I’m really glad for your solution.
However, I couldn’t understand your first reply to the post. Could you please provide me a sample workflow? I would be very grateful to you.
Your initial dataset in the workflow consists of single sentences with the corresponding label in each row.
So, if you want to classify the sentences, you can use the initial table as the input for the Text Classifier nodes.
Text Classifier nodes are part of Palladian nodes. So, @qqilihq may be a better help here.
I’m not sure about what assertive, declarative, etc actually is. However, this does read to me like a sentiment analysis application.
I have tried rowID and groupBy nodes. But I couldn’t make it.

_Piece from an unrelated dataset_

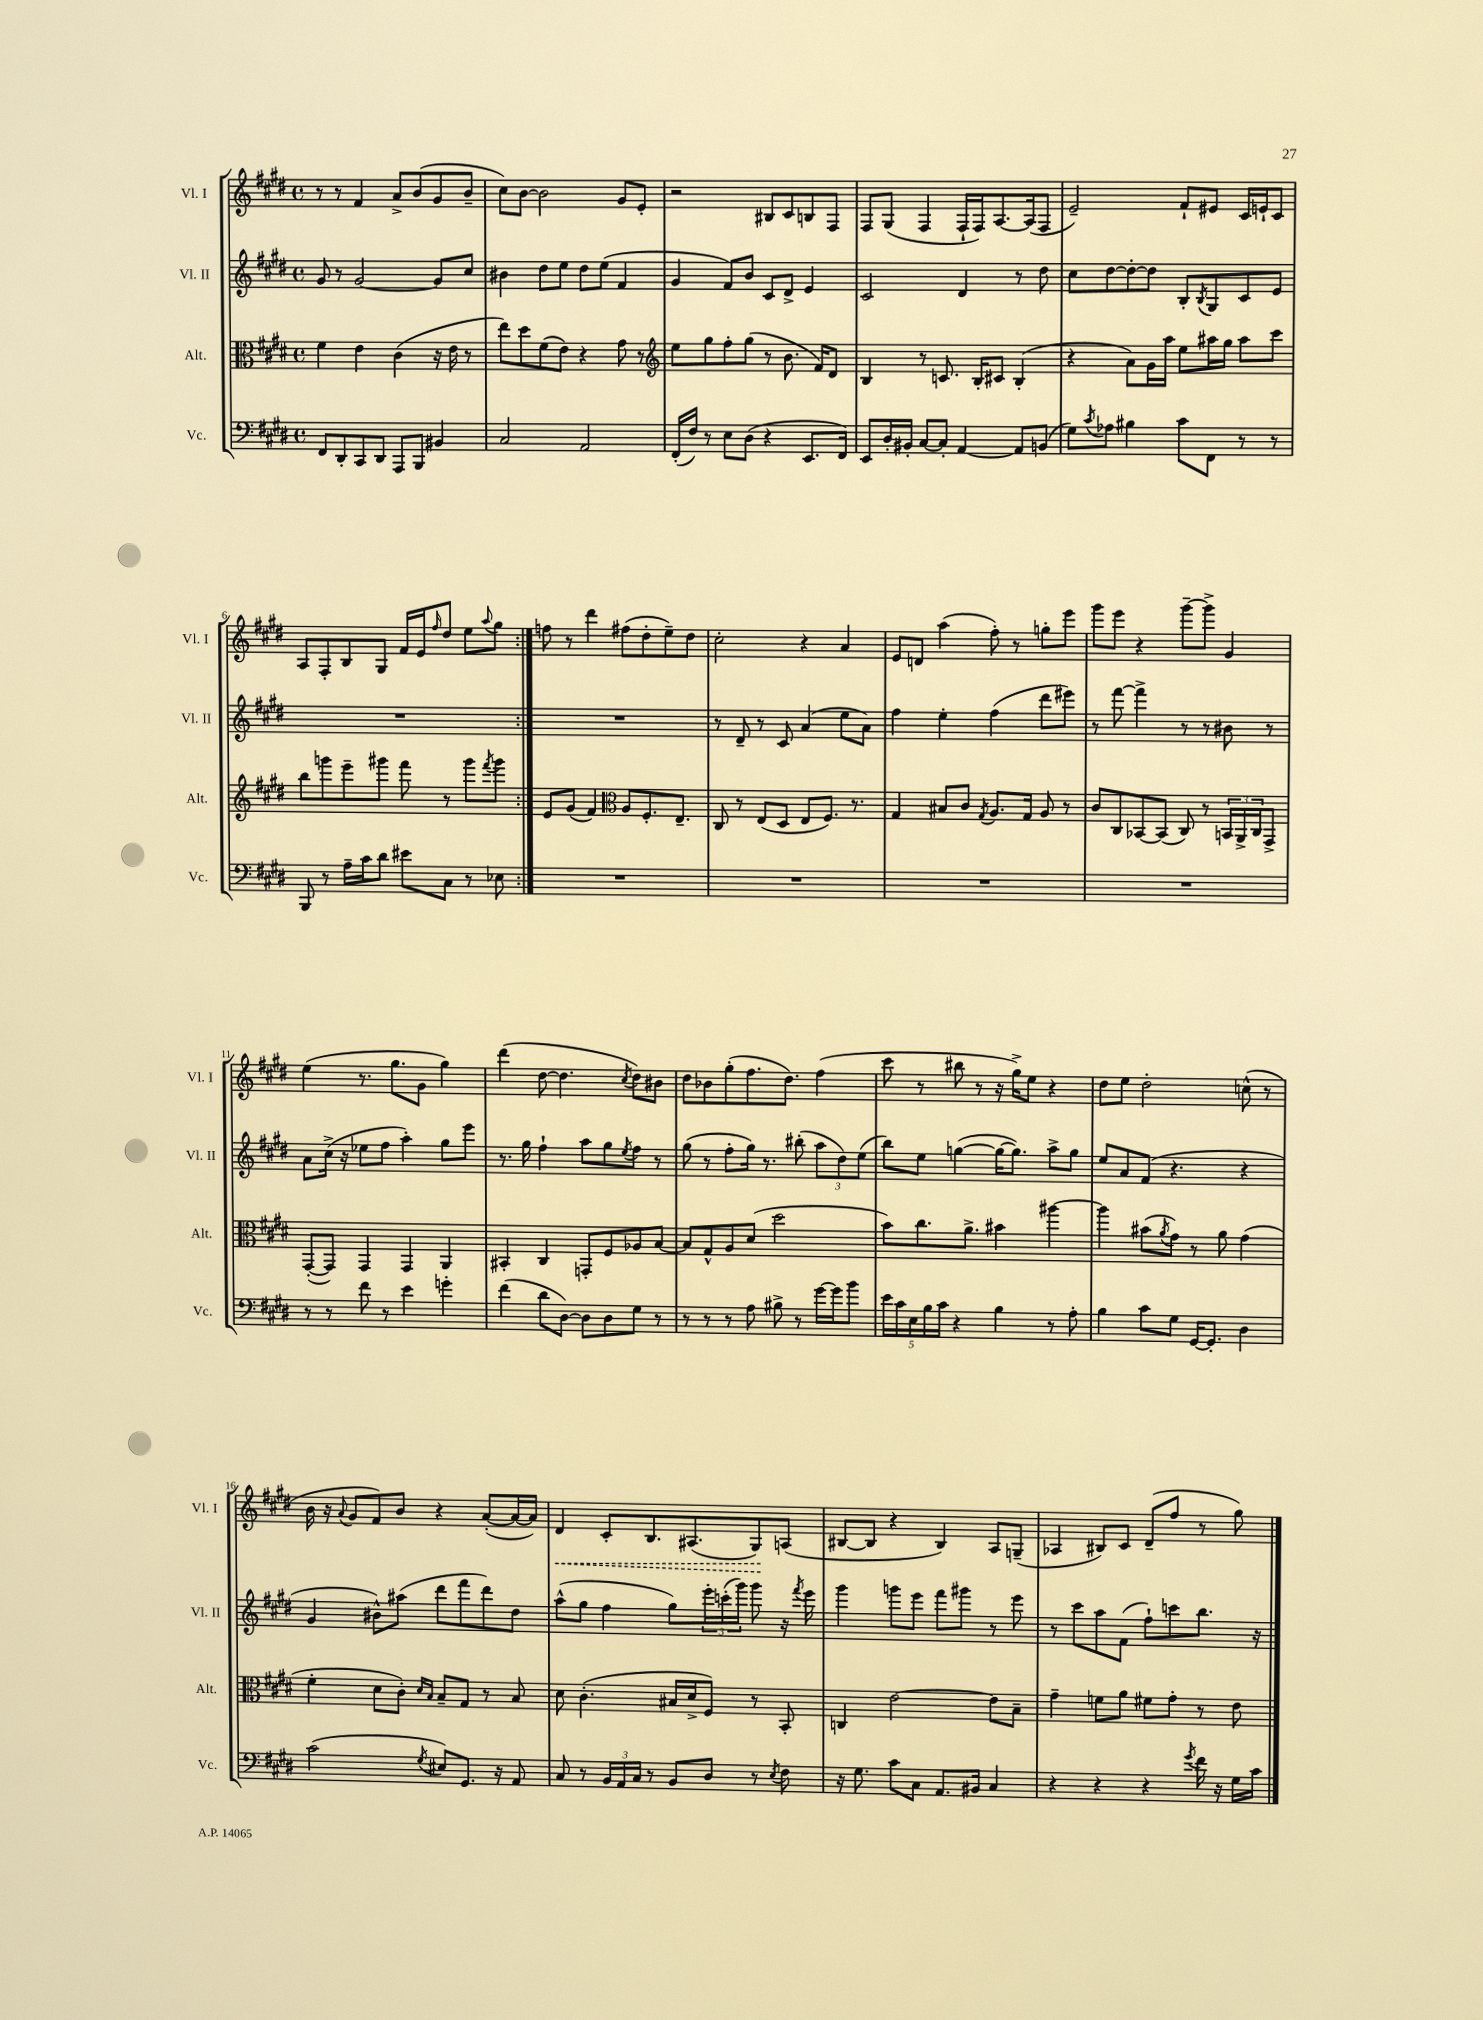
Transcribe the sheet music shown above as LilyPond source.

The workflow can be downloaded from here. There are two workflows one for modeling and one for applying the model on unlabeled data.
Any help would be appreciated. I’m working on this for the last two weeks.
@armingrudd, @Geo, and @kilian.thiel I would really appreciate if you help me out.
didn’t go into details but if I got you right and you have identifier which sentence belongs to which paragraph you can try Pivoting node. That should do the trick.
Thanks @ipazin. However, what would be the criteria to concatenate the extracted sentences into their original paragraph? Means, I have column of extracted sentences which I extracted from some paragraphs, now what would be the criteria to join them back into their original paragraphs?
You don’t need to, in Knime you can work with parallel flows instead of sequential flows.In other words, with the identifier you should be fine to join back and forth.
Thanks geo, but I have tried everything. But couldn’t make it. Could you please solve this in the workflow I’ve provided above. Would be really glad.
not really into text processing but not sure what are you doing and what is a paragraph, what is a sentence and what is a document in your case
Anyways try joining your prediction (9509 rows) with output from Sentence Extractor node for example cause there you have same amount of rows. Then from there you should define your paragraph (if I got this right you have 500 paragraphs) by extracting one (maybe better more to be sure to be unique) first words from documents. Then using Pivoting node will give you number of sentences per paragraph.
This topic was automatically closed 7 days after the last reply. New replies are no longer allowed.